Atlar Taylar Kısraklar
Bir iki hafta önce geniş bir grupla Malatya’ya yöneliyoruz..
Aynı araçla yol alıyoruz..
Sekiz on kişiyiz..
İki günüz bir gece kalacağız..
Bayanlı erkekliyiz..
Sohbet ve muhabbetle ilerliyoruz..
Vakti iyi değerlendirmek durumundayız..
Arkadaşlar planı sen yap diyorlar, ne de olsa uzunca süre burada yaşamışsınız..

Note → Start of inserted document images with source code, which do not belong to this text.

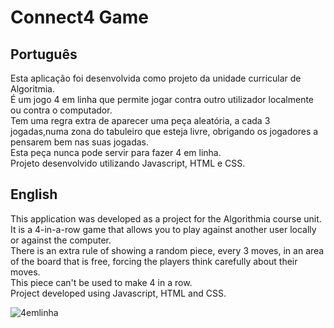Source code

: # Connect4 Game

## Português

Esta aplicação foi desenvolvida como projeto da unidade curricular de Algoritmia.<br>
É um jogo 4 em linha que permite jogar contra outro utilizador localmente ou contra o computador.<br>
Tem uma regra extra de aparecer uma peça aleatória, a cada 3 jogadas,numa zona do tabuleiro que esteja livre, obrigando os jogadores a pensarem bem nas suas jogadas.<br>
Esta peça nunca pode servir para fazer 4 em linha.<br>
Projeto desenvolvido utilizando Javascript, HTML e CSS.<br>

## English

This application was developed as a project for the Algorithmia course unit. <br>
It is a 4-in-a-row game that allows you to play against another user locally or against the computer. <br>
There is an extra rule of showing a random piece, every 3 moves, in an area of the board that is free, forcing the players think carefully about their moves. <br>
This piece can't be used to make 4 in a row. <br>
Project developed using Javascript, HTML and CSS. <br>

![4emlinha](https://user-images.githubusercontent.com/56965774/100261911-57f63680-2f43-11eb-8d90-bd00b33b388c.png)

Sağı solu bilir tanırsınız..
Tamam diyorum o zaman her şeyi bana bırakın..
Bana uyun..
………………………….
İlk uğrak yerimiz Sultansuyu..
At çiftliği..
Hara..
………………………….
Sultan Abdulaziz Han’dan beri süregelen bir işletme..
Geniş bir alan..
Uçsuz bucaksız bir yer..
Müsaade alıp giriyoruz içeri..
Aramızda otuz beş yıl önce işletmede altı ay görev yapmış bir arkadaşımız var..
Duygulanıyor görünce..
Ne kadar da değişmiş diyor..
Çok farklı,eskisine göre çok farklı diyor..
Aşina ya oraya..
Altı aylığına da olsa gezip tozmuş çalışmış ya..
Gözleri yaşarıyor..
…………………………
Atları kısrakları tayları görmek istiyoruz..
Tavlalara geçiyoruz..
Duruşları çok asil..
Asil kanlar..
Saf Arap Atları..
Nice yarış kazanmış,
Sahibine ödül aldırmış atlar..
Secereleri var..
Soy kütükleri..
Anne baba,büyük anne büyük baba hepsinin kaydı tutulmuş..

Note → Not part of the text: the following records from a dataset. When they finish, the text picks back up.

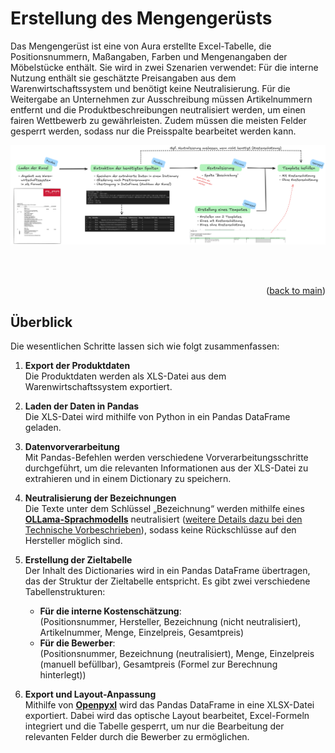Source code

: <a id="readme-top"></a>
# Erstellung des Mengengerüsts

Das Mengengerüst ist eine von Aura erstellte Excel-Tabelle, die Positionsnummern, Maßangaben, Farben und Mengenangaben der Möbelstücke enthält. Sie wird in zwei Szenarien verwendet: Für die interne Nutzung enthält sie geschätzte Preisangaben aus dem Warenwirtschaftssystem und benötigt keine Neutralisierung. Für die Weitergabe an Unternehmen zur Ausschreibung müssen Artikelnummern entfernt und die Produktbeschreibungen neutralisiert werden, um einen fairen Wettbewerb zu gewährleisten. Zudem müssen die meisten Felder gesperrt werden, sodass nur die Preisspalte bearbeitet werden kann.

<p align="center">
  <img src="Mengengeruest_Progress.png" alt="Mengengerüst" width="1000">
</p>

<br/>

<br>
<p align="right">(<a href="README.md">back to main</a>)</p>

## Überblick

Die wesentlichen Schritte lassen sich wie folgt zusammenfassen:


1. **Export der Produktdaten**  
   Die Produktdaten werden als XLS-Datei aus dem Warenwirtschaftssystem exportiert.

2. **Laden der Daten in Pandas**  
   Die XLS-Datei wird mithilfe von Python in ein Pandas DataFrame geladen.

3. **Datenvorverarbeitung**  
   Mit Pandas-Befehlen werden verschiedene Vorverarbeitungsschritte durchgeführt, um die relevanten Informationen aus der XLS-Datei zu extrahieren und in einem Dictionary zu speichern.

4. **Neutralisierung der Bezeichnungen**  
   Die Texte unter dem Schlüssel „Bezeichnung“ werden mithilfe eines <a href="https://ollama.com/">**OLLama-Sprachmodells**</a> neutralisiert (<a href="Explore\Technischer_Vorbeschrieb">weitere Details dazu bei den Technische Vorbeschrieben</a>), sodass keine Rückschlüsse auf den Hersteller möglich sind.

5. **Erstellung der Zieltabelle**  
   Der Inhalt des Dictionaries wird in ein Pandas DataFrame übertragen, das der Struktur der Zieltabelle entspricht. Es gibt zwei verschiedene Tabellenstrukturen:
   - **Für die interne Kostenschätzung**:  
     (Positionsnummer, Hersteller, Bezeichnung (nicht neutralisiert), Artikelnummer, Menge, Einzelpreis, Gesamtpreis)
   - **Für die Bewerber**:  
     (Positionsnummer, Bezeichnung (neutralisiert), Menge, Einzelpreis (manuell befüllbar), Gesamtpreis (Formel zur Berechnung hinterlegt))

6. **Export und Layout-Anpassung**  
   Mithilfe von <a href="https://openpyxl.readthedocs.io/en/stable/">**Openpyxl**</a> wird das Pandas DataFrame in eine XLSX-Datei exportiert. Dabei wird das optische Layout bearbeitet, Excel-Formeln integriert und die Tabelle gesperrt, um nur die Bearbeitung der relevanten Felder durch die Bewerber zu ermöglichen.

Bir çok ünlü yarışta birinci gelmiş..
Lider bitirmiş..
En önde tamamlamış..
Alı, kırı,yağızı..
Renk renk..
Çeşit çeşit..
……………………………….
Ayrılıyoruz oradan..
İşletmeyle şehir arası yakın yarım saatlik yol..
Acıktık diyor arkadaşlar..
Şöyle hafif yollu bir şey..
Ne yiyebiliriz..
Ne atıştırabiliriz..
Düşünüp tartışıyor,
Görüş alışverişinde bulunuyoruz..
Vakit harcamayalım uzun uzun yemek yemeyelim bir çorba içelim diyoruz..
Hemfikiriz bu konuda..
O zaman sen bilirsin bizi iyi bir çorbacıya götür diyorlar..
Tamam iyi bir çorbacı biliyorum ama sekiz on kişiyiz adamın yeri ufacık içerde müşterisi varsa bir kısmımız dışarıda kalırız diyorum..
Olsun olsun yeterki çorba iyi olsun parti parti yeriz diyorlar..
……………………………….
Ara sokak..
Henüz bir lise öğrenciyken otuz beş yıl önce ki çorbacımız..
Uğrak yerimiz..
Hatırladım o günleri..
Bir bir gözümün önünden geçti..
Film şeridi gibi..
Mütevazi harçlığımızla ancak haftada bir gün uğrayabildiğimiz bir yerdi..
Genellikle cumartesi..
Sabah dokuz gibi çorbacıda..
Arkasından kadayıfçıda..
Sonrasında Büyük Sinemada..
Fırsat bulursak bir Kanal Boyu bir Kernek turu..
Sonrasında dolmuşa binip tekrar okulumuza..
…………………………..
Günü tamamlardık böylelikle..
…………………………..
Abi kapalı burası dedi genç bir delikanlı..
Nasıl olur buradaydı burası bir çorbacıydı..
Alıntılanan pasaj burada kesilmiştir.